YOUR TASK: How many lines in the data below include the word "resultar"? State the number alone.

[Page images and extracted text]
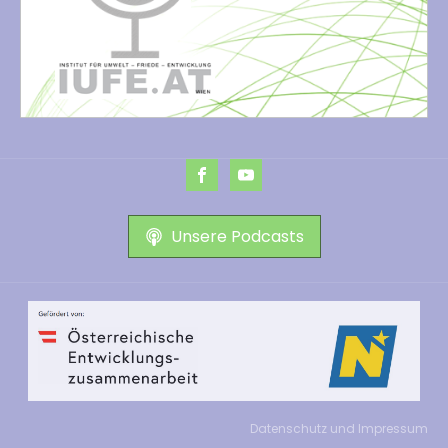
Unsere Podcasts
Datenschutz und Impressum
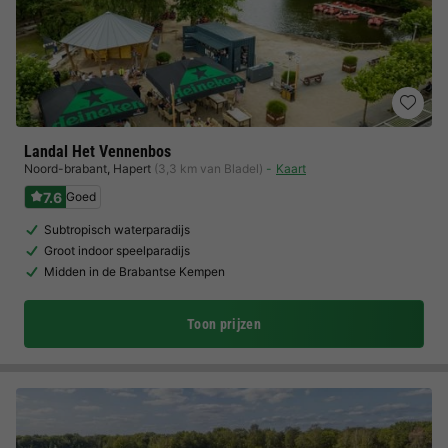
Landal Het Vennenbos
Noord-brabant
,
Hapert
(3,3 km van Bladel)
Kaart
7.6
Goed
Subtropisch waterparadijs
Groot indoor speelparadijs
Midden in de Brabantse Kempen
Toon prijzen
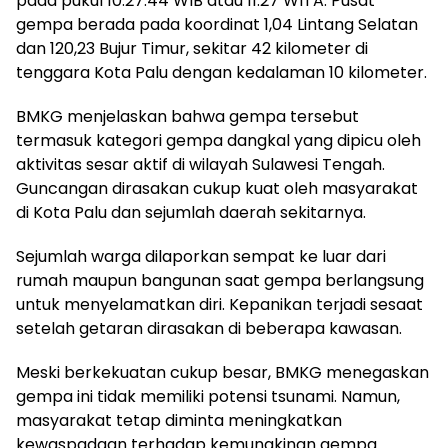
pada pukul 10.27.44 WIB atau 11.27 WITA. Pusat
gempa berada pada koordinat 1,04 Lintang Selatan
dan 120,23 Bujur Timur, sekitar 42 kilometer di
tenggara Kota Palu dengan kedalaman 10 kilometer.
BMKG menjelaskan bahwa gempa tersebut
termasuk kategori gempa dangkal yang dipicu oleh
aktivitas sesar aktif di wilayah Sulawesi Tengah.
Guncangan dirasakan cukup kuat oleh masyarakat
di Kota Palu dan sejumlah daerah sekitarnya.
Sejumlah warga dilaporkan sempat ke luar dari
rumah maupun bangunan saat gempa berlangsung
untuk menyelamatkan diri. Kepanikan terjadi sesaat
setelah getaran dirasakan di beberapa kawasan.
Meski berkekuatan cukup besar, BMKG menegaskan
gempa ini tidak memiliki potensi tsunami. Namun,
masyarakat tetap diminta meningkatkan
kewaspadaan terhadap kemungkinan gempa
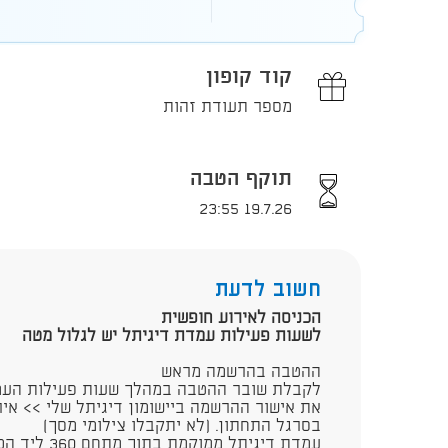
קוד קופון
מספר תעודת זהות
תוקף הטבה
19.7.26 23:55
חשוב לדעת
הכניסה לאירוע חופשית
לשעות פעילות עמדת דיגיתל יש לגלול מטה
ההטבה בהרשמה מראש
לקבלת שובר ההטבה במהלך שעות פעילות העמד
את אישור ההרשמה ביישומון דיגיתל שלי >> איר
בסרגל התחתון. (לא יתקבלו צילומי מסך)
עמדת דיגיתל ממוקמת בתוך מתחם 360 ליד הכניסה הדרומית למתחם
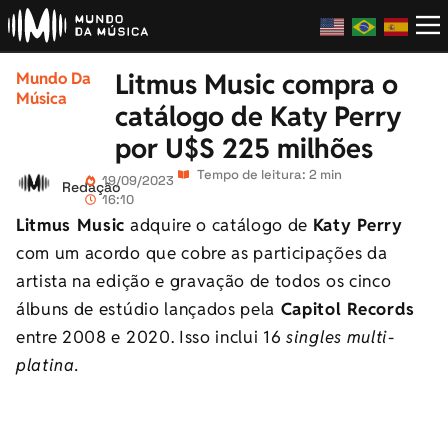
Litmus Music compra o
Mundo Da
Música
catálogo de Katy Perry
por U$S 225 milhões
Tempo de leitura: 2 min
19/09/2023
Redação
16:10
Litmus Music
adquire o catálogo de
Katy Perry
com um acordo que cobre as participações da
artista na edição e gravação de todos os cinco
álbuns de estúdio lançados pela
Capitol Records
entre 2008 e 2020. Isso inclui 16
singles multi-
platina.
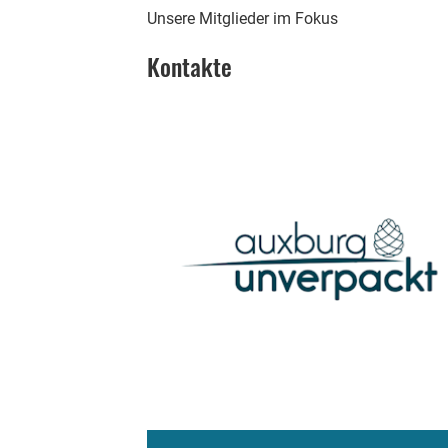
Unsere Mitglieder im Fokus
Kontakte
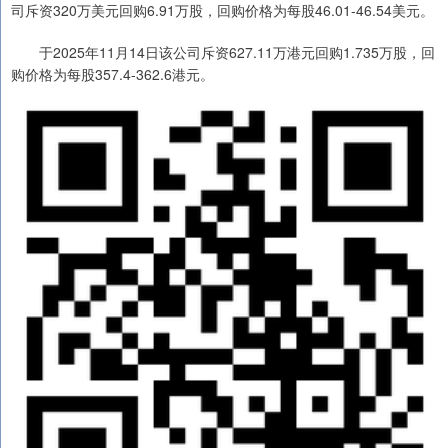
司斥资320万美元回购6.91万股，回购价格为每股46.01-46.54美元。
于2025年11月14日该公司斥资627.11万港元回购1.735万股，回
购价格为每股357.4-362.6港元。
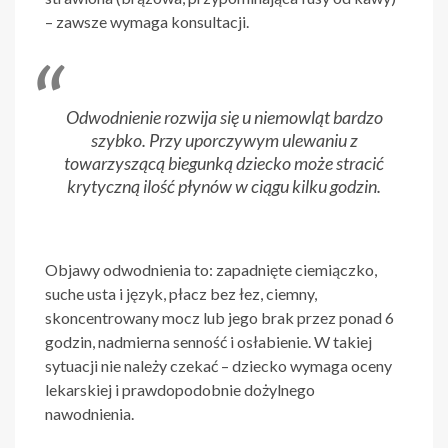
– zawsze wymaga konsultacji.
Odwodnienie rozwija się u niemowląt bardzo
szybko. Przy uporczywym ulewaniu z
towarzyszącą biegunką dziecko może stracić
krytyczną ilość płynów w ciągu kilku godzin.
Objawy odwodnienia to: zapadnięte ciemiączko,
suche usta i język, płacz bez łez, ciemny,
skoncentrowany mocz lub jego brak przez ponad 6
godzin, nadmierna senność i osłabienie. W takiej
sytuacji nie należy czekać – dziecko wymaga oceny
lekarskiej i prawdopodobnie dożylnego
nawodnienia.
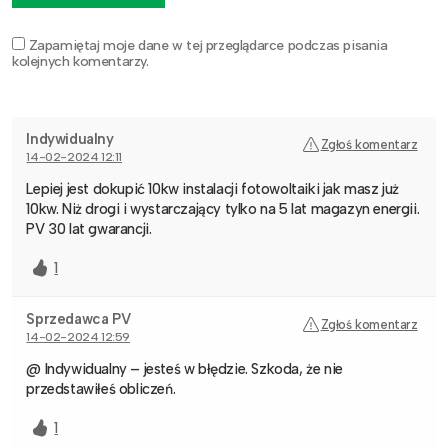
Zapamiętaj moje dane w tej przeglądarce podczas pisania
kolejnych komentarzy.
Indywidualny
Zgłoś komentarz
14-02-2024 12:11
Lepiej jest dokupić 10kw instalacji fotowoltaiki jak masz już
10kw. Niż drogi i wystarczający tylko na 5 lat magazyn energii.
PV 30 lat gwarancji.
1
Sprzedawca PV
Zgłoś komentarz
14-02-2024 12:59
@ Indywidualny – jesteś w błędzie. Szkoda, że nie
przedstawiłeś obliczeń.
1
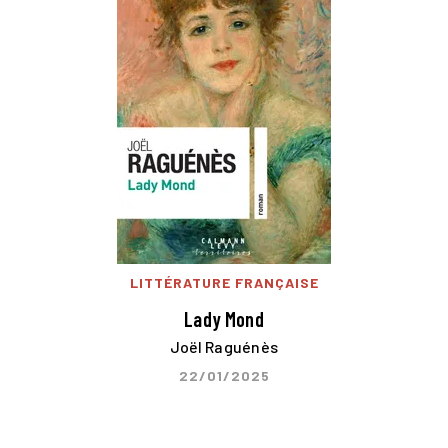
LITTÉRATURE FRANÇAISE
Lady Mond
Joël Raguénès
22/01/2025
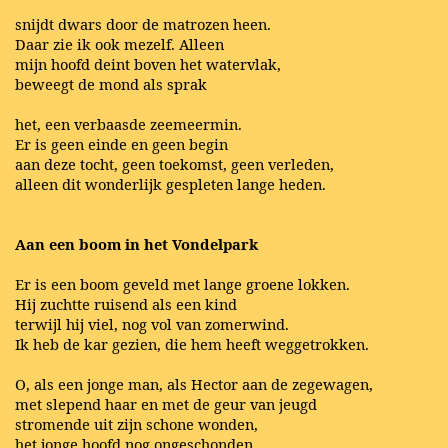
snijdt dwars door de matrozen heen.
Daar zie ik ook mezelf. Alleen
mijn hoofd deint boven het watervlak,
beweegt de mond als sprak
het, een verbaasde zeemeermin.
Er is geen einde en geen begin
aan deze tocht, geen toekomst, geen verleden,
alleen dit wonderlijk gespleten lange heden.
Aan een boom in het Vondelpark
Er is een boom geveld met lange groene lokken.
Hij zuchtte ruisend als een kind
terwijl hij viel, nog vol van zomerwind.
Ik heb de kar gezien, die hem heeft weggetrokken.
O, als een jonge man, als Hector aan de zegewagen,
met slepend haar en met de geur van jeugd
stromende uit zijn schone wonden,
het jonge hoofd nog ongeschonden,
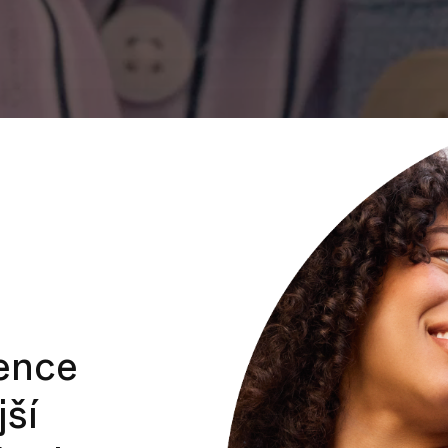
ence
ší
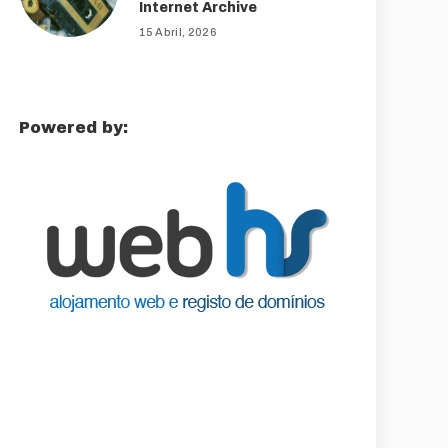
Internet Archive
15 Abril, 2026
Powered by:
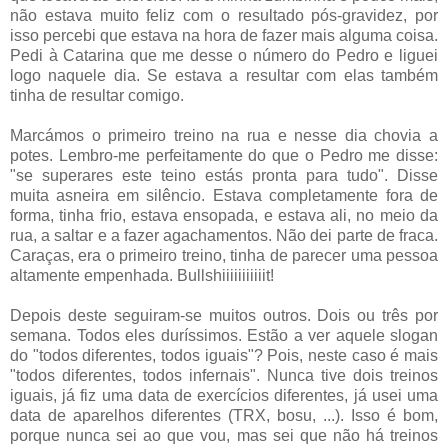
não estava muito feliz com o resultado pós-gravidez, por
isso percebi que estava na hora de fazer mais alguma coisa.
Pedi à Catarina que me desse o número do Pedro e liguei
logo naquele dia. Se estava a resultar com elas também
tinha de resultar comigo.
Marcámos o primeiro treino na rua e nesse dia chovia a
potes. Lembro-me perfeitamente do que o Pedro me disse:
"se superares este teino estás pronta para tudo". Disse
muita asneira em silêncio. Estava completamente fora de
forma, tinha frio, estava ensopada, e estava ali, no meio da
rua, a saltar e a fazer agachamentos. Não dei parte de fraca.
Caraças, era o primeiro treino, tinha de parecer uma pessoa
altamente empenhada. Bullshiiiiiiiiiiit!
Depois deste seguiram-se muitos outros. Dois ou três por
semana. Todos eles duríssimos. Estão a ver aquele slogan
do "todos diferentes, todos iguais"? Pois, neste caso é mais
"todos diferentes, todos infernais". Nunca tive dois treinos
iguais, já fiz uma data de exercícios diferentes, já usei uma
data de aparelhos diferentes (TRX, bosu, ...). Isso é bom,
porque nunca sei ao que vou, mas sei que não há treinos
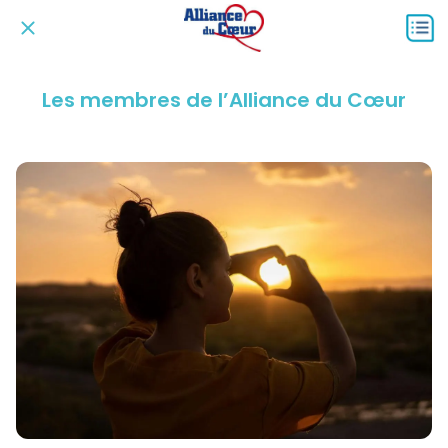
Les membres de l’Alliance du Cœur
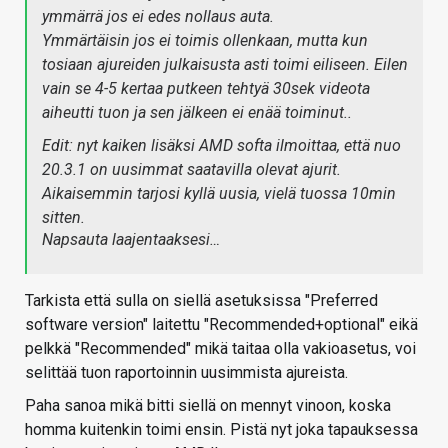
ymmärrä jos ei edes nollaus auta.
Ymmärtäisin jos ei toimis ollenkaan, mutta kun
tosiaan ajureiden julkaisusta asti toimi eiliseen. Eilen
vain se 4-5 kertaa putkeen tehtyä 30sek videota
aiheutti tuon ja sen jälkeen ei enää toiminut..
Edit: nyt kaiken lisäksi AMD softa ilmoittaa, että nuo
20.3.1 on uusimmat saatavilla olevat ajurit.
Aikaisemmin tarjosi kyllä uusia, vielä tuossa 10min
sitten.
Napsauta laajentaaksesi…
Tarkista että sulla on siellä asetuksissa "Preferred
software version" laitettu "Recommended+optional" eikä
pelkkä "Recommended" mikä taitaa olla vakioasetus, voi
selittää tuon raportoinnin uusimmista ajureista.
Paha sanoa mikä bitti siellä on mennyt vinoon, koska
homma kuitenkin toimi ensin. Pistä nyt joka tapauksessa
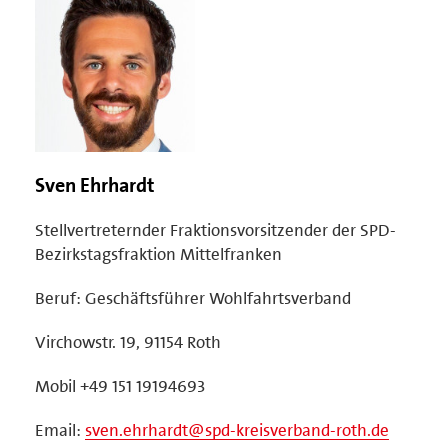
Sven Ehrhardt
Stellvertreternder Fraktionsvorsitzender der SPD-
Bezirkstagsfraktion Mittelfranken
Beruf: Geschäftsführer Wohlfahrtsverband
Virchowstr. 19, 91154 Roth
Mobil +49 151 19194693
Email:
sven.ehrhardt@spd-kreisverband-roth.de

EXERCISE OUTPUT: 2